Archives par mot-clé : Decca Classics

Viva l’opéra !

Deux nouvelles versions de l’Enlèvement au sérail et de Turandot.

© Manolo Press
© Manolo Press

Une petite révolution est en train, doucement mais efficacement, de bouleverser le monde de l’opéra. Cette révolution signée Universal Music consiste à réenregistrer les grands opéras de Mozart, de Puccini et de Verdi avec les grands interprètes et les orchestres les plus prestigieux de notre temps. Alors si Maria Callas, Renata Tebaldi, Luciano Pavarotti, Placindo Domingo, Joan Sutherland ou Carlo Maria Giulini demeurent des références voire des monstres sacrés, ces nouvelles versions rafraîchissent les mythes et les poussent un peu plus vers les archives.

Avec cette nouvelle version de l’Enlèvement au sérail de Mozart qui s’inscrit d’ailleurs dans un projet de grande ampleur visant à graver sur le disque l’intégralité des opéras du compositeur salzbourgeois, le chef Yannick Nézet-Séguin et le ténor Rolando Villazon frappent un grand coup. Casting de rêve et musique au cordeau sont au menu. Dans la fosse du Festpielhaus de Baden-Baden où a été enregistré l’opéra, le Chamber Orchestra of Europe est à nouveau brillant. Il adopte toujours un ton juste et réjouit par son allant et le côté pétillant de son interprétation qui doit beaucoup aux tempiis rapides imposés par la fougue de son chef.

Au côté d’un Villazon très convaincant en Belmonte dont c’est le premier rôle en allemand, la sublime Diana Damrau, soprano colorature à la tessiture si parfaite, excelle en Constance. Franz-Josef Sellig, qui compte parmi les meilleures basses du monde est un Osmin de grande envergure tandis qu’Anna Prohaska, l’une des sopranos les plus prometteuses de sa génération et Paul Schweinester, qui ont triomphé en octobre 2014 sur la scène de l’opéra de Paris, complètent cette affiche de rêve.

Traversons l’Europe du nord au sud pour se rendre à Valence en compagnie de l’orchestre de la comunitat Valenciana placé sous la direction de Zubin Metha pour un Turandot éblouissant. L’opéra repose essentiellement sur sa tête d’affiche mondialement connue, Andrea Boccelli, qui interprète un magnifique Calaf. Avec son timbre de velours, il fait des merveilles et son Nessum Dorma au troisième acte est très sensuel.  Mais ce serait aller vite en besogne car les deux premiers actes sont très réussis notamment le Non piaugere Liu à l’acte I. Face à lui, la soprano américaine Jennifer Wilson lui offre une merveilleuse réplique en princesse Turandot et prouve qu’elle n’est pas qu’une héroïne wagnérienne même si sa puissance parfois trop écrasante donne un côté masculin à l’héroïne de Puccini. Il y a parfois de la Walkyrie derrière Turandot.

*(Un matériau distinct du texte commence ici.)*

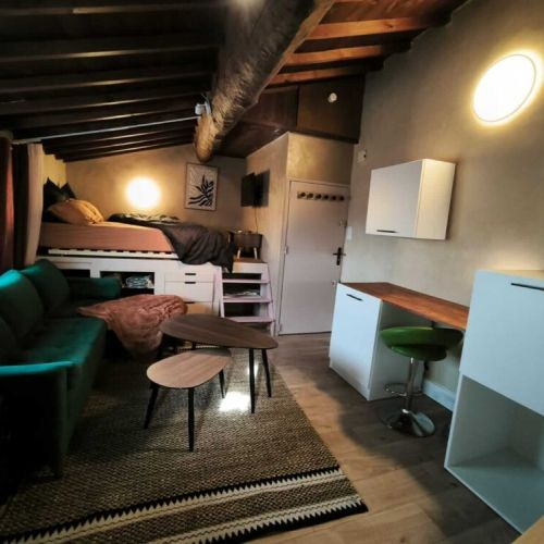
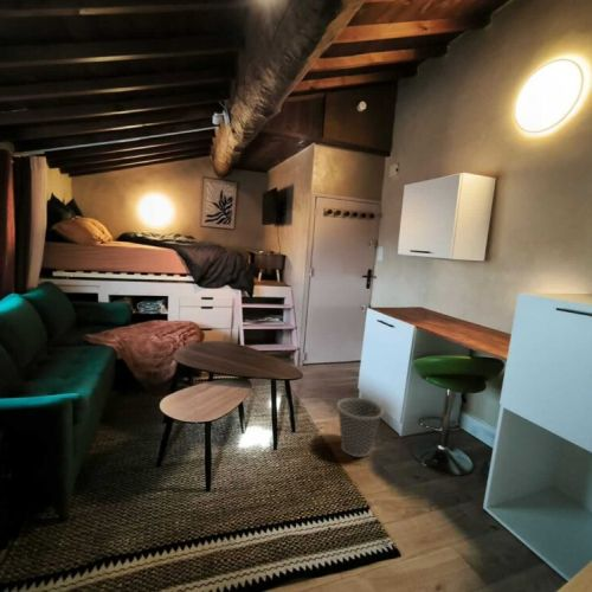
+ wastebasket [336,397,384,458]
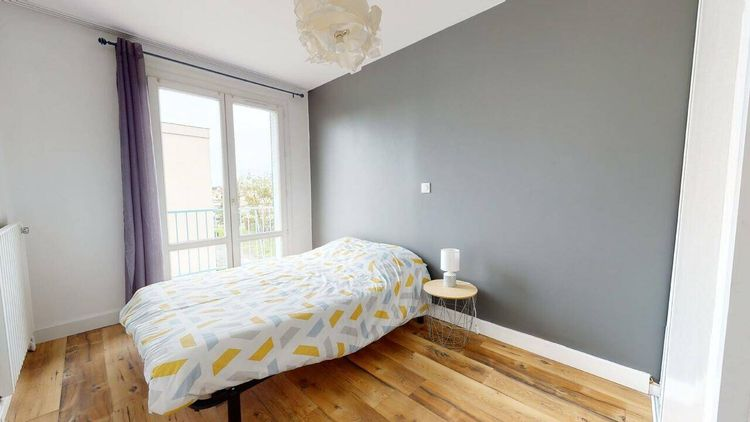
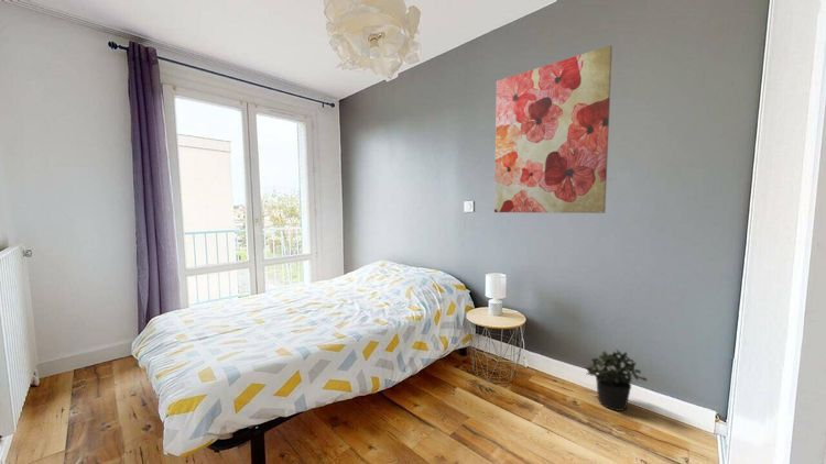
+ wall art [493,44,613,214]
+ potted plant [584,349,648,412]
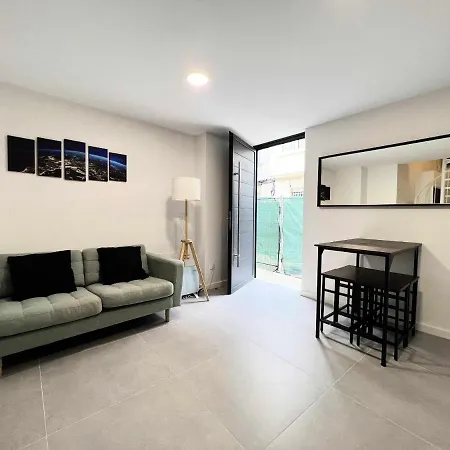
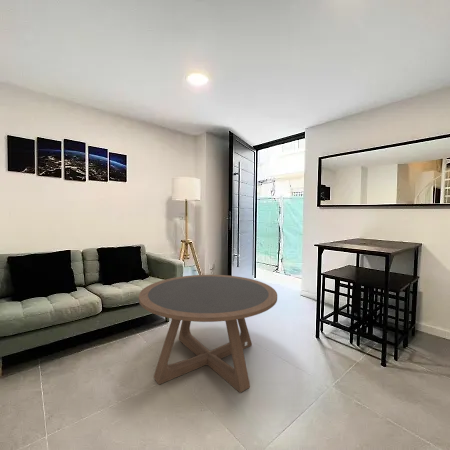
+ coffee table [138,274,278,394]
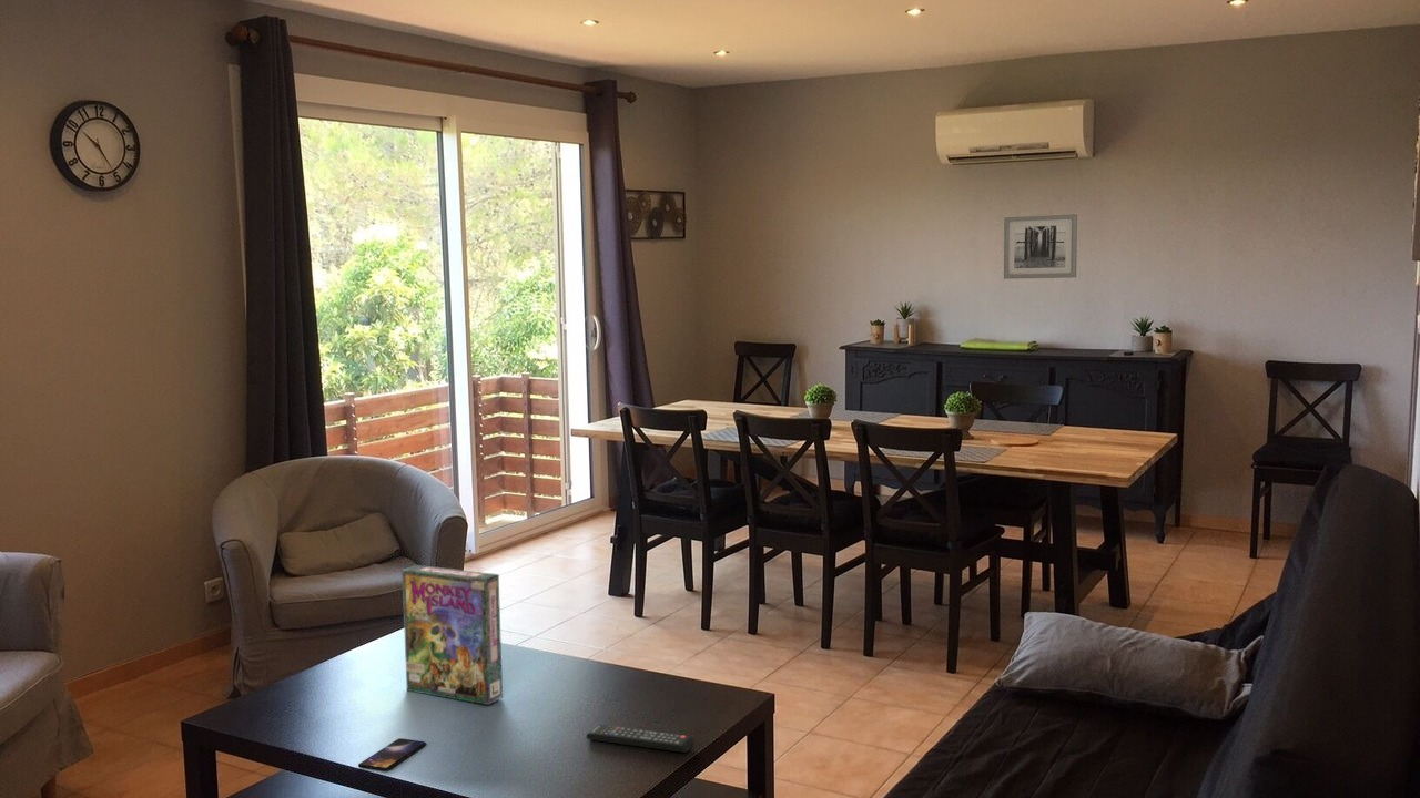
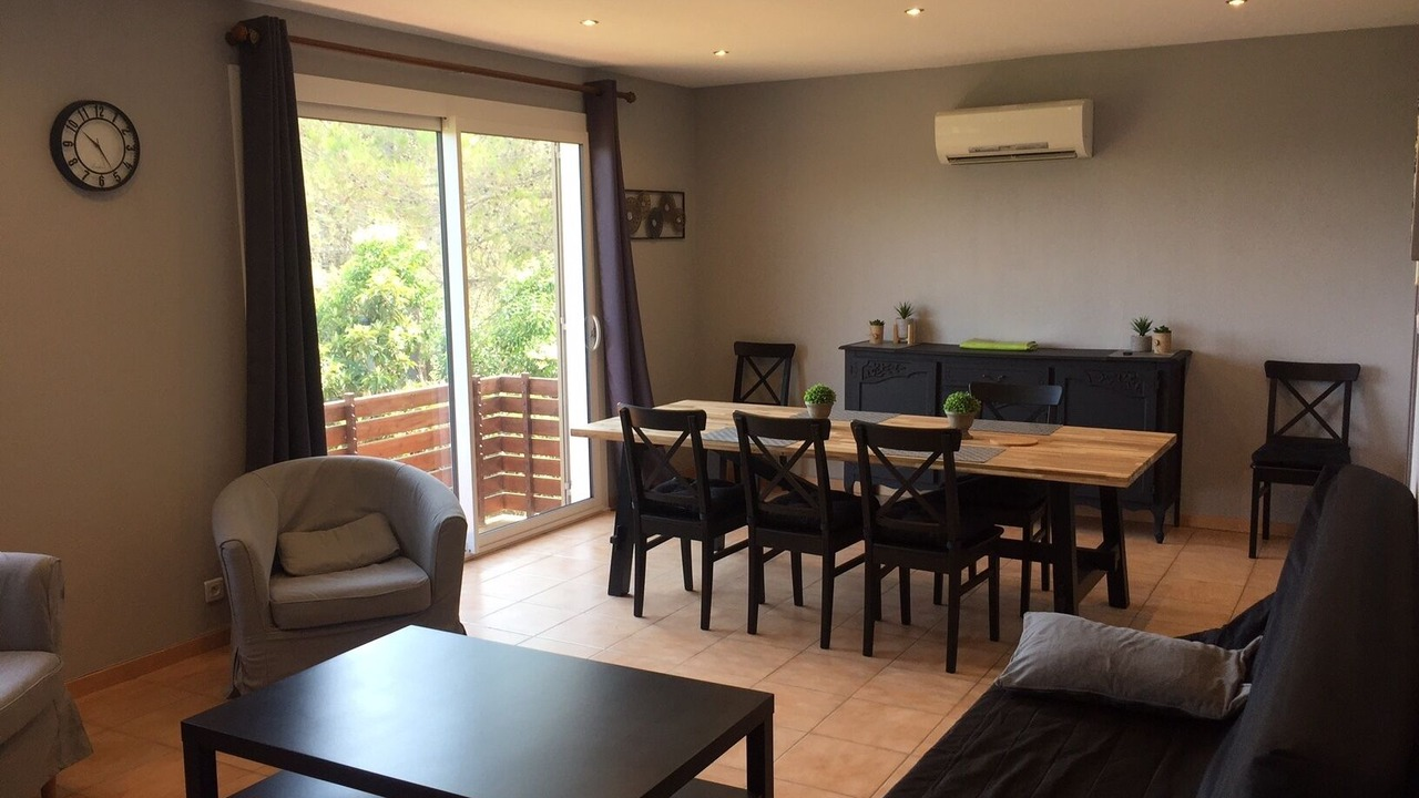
- wall art [1003,213,1078,280]
- smartphone [357,737,427,773]
- remote control [585,724,694,754]
- game box [400,564,504,706]
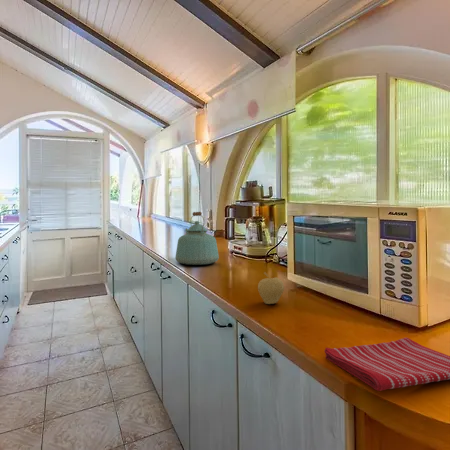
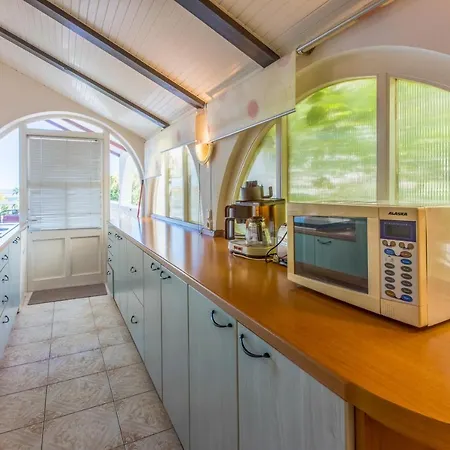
- kettle [174,211,220,266]
- fruit [257,271,285,305]
- dish towel [324,337,450,392]
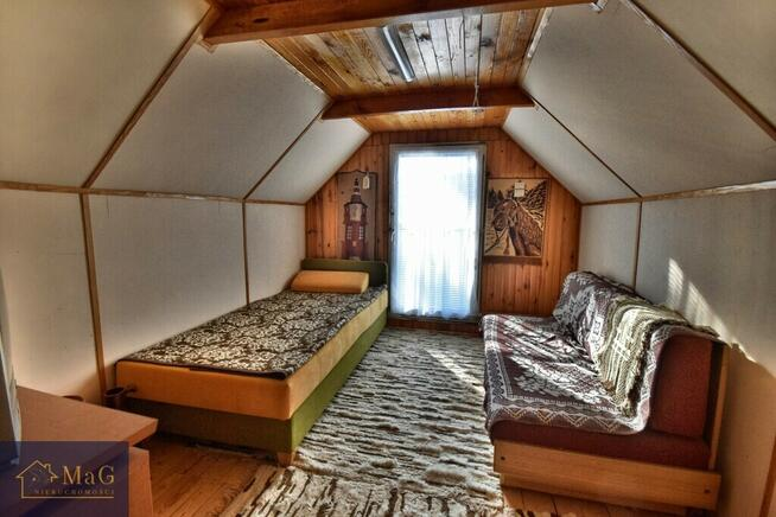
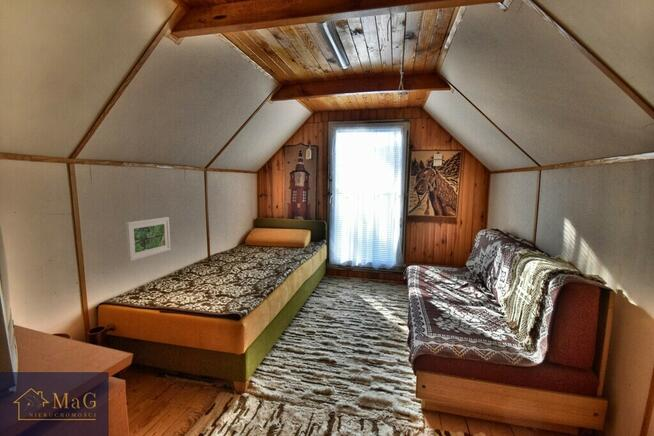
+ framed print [125,216,172,262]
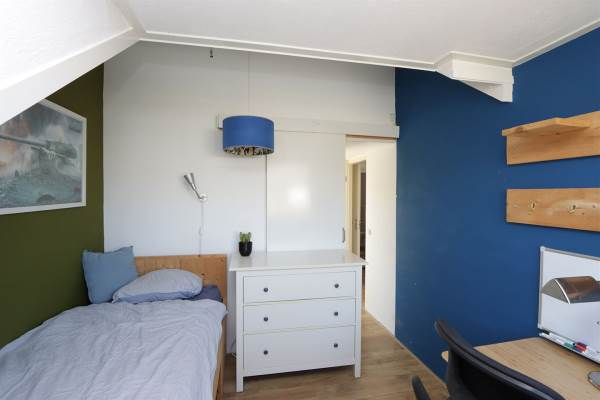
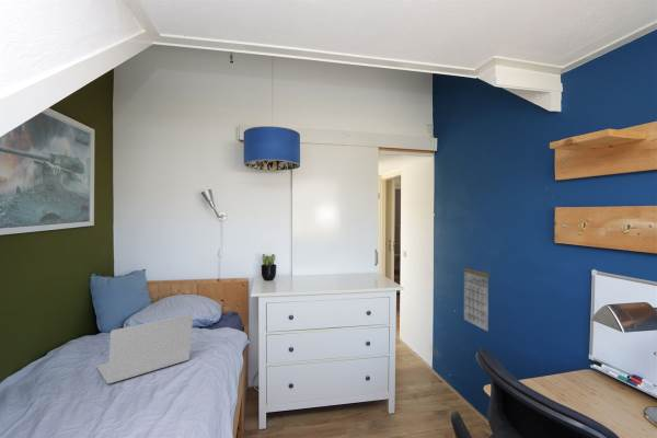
+ calendar [462,260,491,333]
+ laptop [95,313,194,384]
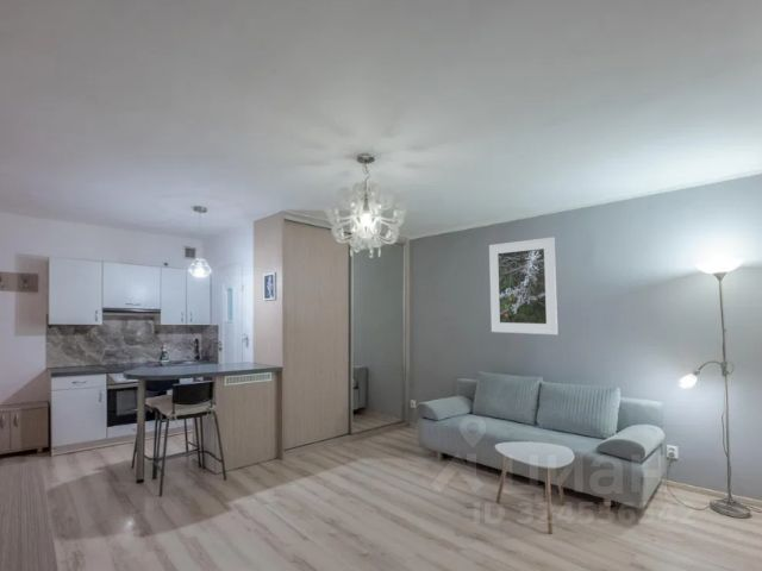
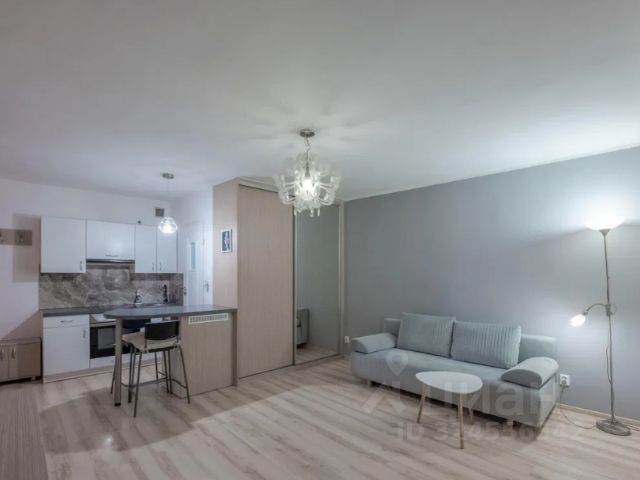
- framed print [488,236,558,335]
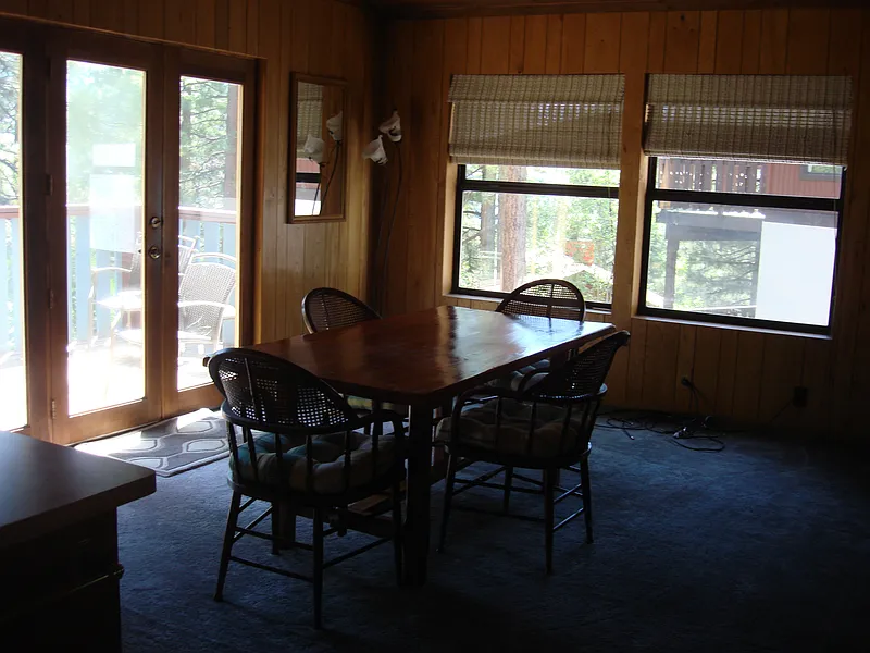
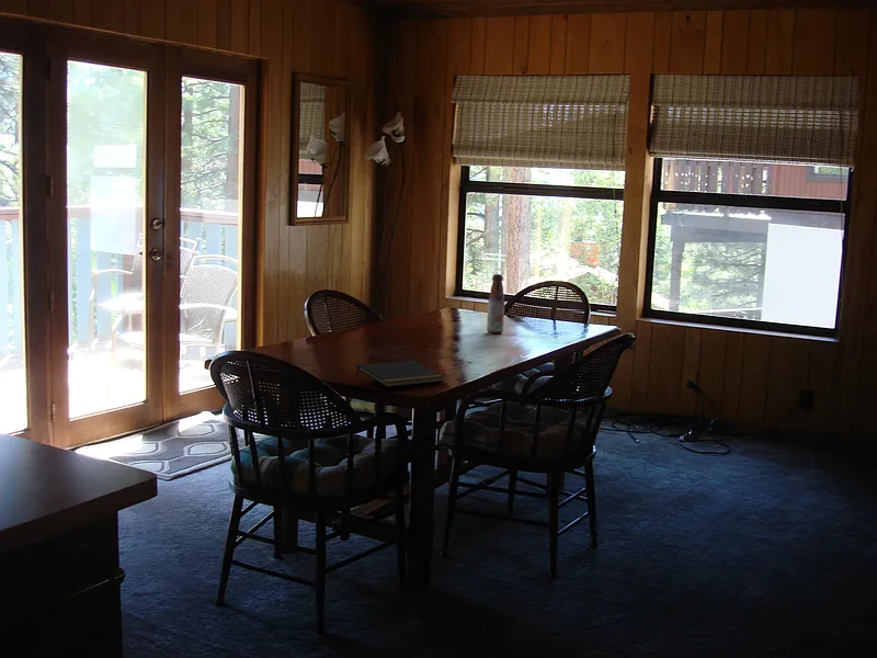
+ notepad [354,360,445,388]
+ bottle [486,273,505,334]
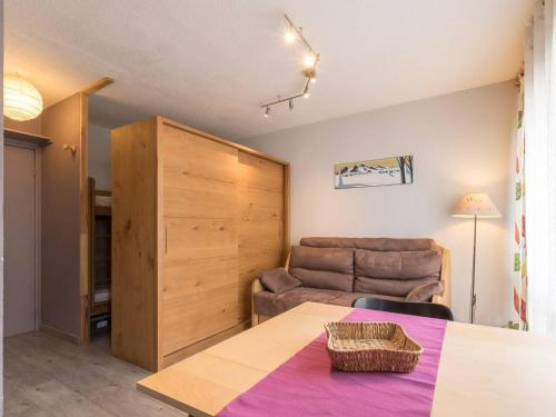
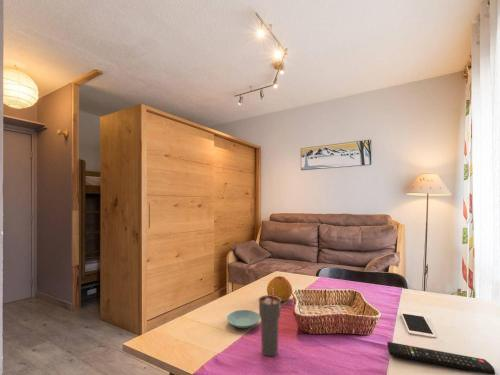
+ cup [258,288,282,357]
+ remote control [386,341,496,375]
+ fruit [266,275,293,303]
+ cell phone [399,310,437,339]
+ saucer [226,309,261,329]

Jennifer Wilson retrouve un orchestre et un chef qu’elle connaît bien pour avoir enregistré avec eux le Ring. Zubin Metha est fidèle à lui-même. Excellent maintien des équilibres sonores, entre des voix qu’il sait canaliser et un orchestre qu’il pousse dans ses retranchements, son interprétation est assez rythmée. Mehta nous raconte ainsi une histoire, cette légende tirée de la Chine médiévale qui sonne comme un film à grand spectacle.

Au final, l’opéra séduira les profanes grâce à sa tête d’affiche mais également les connaisseurs de l’œuvre de Puccini qui trouveront dans cette nouvelle version de très beaux moments d’opéra.

Mozart, Die Entführung aus dem Serail, Chamber Orchestra of Europe, dir. Yannick Nézet-Séguin, Deutsche Grammophon, 2015

Puccini, Turandot, Orquestra de la Comunitat Valenciana, cor de la generalitat Valenciana, dir. Zubin Metha, Decca Classics, 2015.